Wednesday, December 29, 2010

Intervention as System

In this post, I want to talk about a couple of consultancy projects I worked on several years ago.

My strongest memory of these projects is not the actual content of what we were trying to do in the client organization, but the almost unbearable conflicts that arose between the members of the consultancy team, and especially between the two principals. We were each talking to different stakeholders within the enterprise, and as a consequence of this we took aggressively different positions on what was important, leading to some extremely uncomfortable meetings. Reflecting on this afterwards, I realized that the two principals were (probably unconsciously) acting out some of the conflicts in the client organization - in other words, the team had become as it were a microcosm of the organization. In such a situation, if the team can manage to resolve its own internal conflicts, this may be a valid step towards dealing with the conflicts in the enterprise as a whole.

This means that I now pay a lot of attention to the intervention process, and to the people engaged in these interventions, and ask how these affect the course of the intervention itself.

I greatly admire Jerry Weinberg and have enjoyed his writings on consultancy, but I would rank Peter Block's book on Flawless Consulting even higher. For Block, one of the most important things for the consultant is to be authentic. An authentic consultant is one who doesn't just think "I'm finding this narrative really boring, why is the client putting so much effort into not saying anything?" but actually says something rather than suffer in silence.

By the way, I think this is also what good therapists do.



Originally posted in the Enterprises *as* Systems - Enterprise Systems Theory group on Linked-In. Following a discussion on Methodological Syncretism, Tom Graves had challenged me to put up some of my own experiences rather than merely question those of other people.

In the subsequent comments, Sally Bean interpreted this example in terms of Checkland's distinction between Hard Systems Thinking and Soft Systems Thinking, prompting Geoff Elliot to challenge Checkland's account of this distinction. Tom Graves quoted Dave Snowden's maxim "every diagnostic is an intervention, every intervention is a diagnostic", mentioned the use of the unconscious in Jerry Weinberg's work, and invoked spiritual and magical thinking.

Wednesday, December 15, 2010

Edge of Chaos?

@Rondon (via @DavidGurteen @tetradian ) points to some ‘weak signals’ that "complex adaptive systems thinking may well be about to assert itself as the new paradigm" [Edge of Chaos - The Ecology of Knowledge].

Ron cites a number of recent examples of fragmentary political action that have evaded the control of the traditional forces of law-and-order. However, different stakeholders will have different ways of making sense of these example.

From a law-and-order perspective, there is a great deal of activity that remains under the control of the traditional forces of law-and-order, and these examples might be regarded merely as isolated failures. The forces of law-and-order will undoubtedly wish to improve their ability to anticipate and manage future incidents more effectively, and will therefore be looking closely at these examples. From this perspective, it would not be surprising to discover some useful patterns in these examples.
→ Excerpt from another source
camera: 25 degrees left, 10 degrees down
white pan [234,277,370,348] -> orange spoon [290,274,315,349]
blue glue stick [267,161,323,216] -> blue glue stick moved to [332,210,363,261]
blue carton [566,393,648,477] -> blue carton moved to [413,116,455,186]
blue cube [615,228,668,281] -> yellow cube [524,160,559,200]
Meanwhile, the forces of radical change in society may be looking at these as hopeful signs of future transformation in our sociopolitical systems. From this perspective, the objective would be to identify tactics that were robust, not only against current police procedure but against any future police procedure.

Ron's new paradigm might be based on a belief that there is a fundamental asymmetry that is shifting power away from the traditional forces of law and order, which no amount of police innovation could ever catch up with. But while there are undoubtedly some asymmetries in the modern world that create new demands and challenges for the forces of law and order, history suggests that traditional order is a lot more robust than student activists might wish.

Friday, December 3, 2010

Adapt or Die

Notice anything strange about the following stories?


Universities in Wales told to 'adapt or die' (BBC News 3rd December 2010)
Education Minister Leighton Andrews has told universities and further education colleges in Wales there will be fewer of them by 2013. Those that survive will be those that respond best to the government's agenda, which makes future funding dependent on a willingness to "progress swiftly to merger and reconfiguration".
(By the way, that doesn't sound like adaptation so much as shotgun wedding.)


UK: Scotland 'Adapt or die' warning to companies (BBC News 4 October 1999)
Independent research, commissioned by a leading internet company, suggests small and medium sized (SMEs) firms are failing to invest in new technologies and could be losing their competitive advantage.

Net industry told to adapt or die
(BBC News 23 October, 2002)
Britain's broadband industry must start co-operating or face going bust.

Computers upset the workplace (BBC News 17 September, 2002)
In the long run technology does not cost jobs, it moves them around. Humans simply have to adapt or die, to retrain in a way that the pre-computer generations never had to.


In these cases, the "adapt or die" meme comes from an outside agent that is trying to impose or sell some kind of change, rather than emerging from the organization's own sense of its future identity and viability.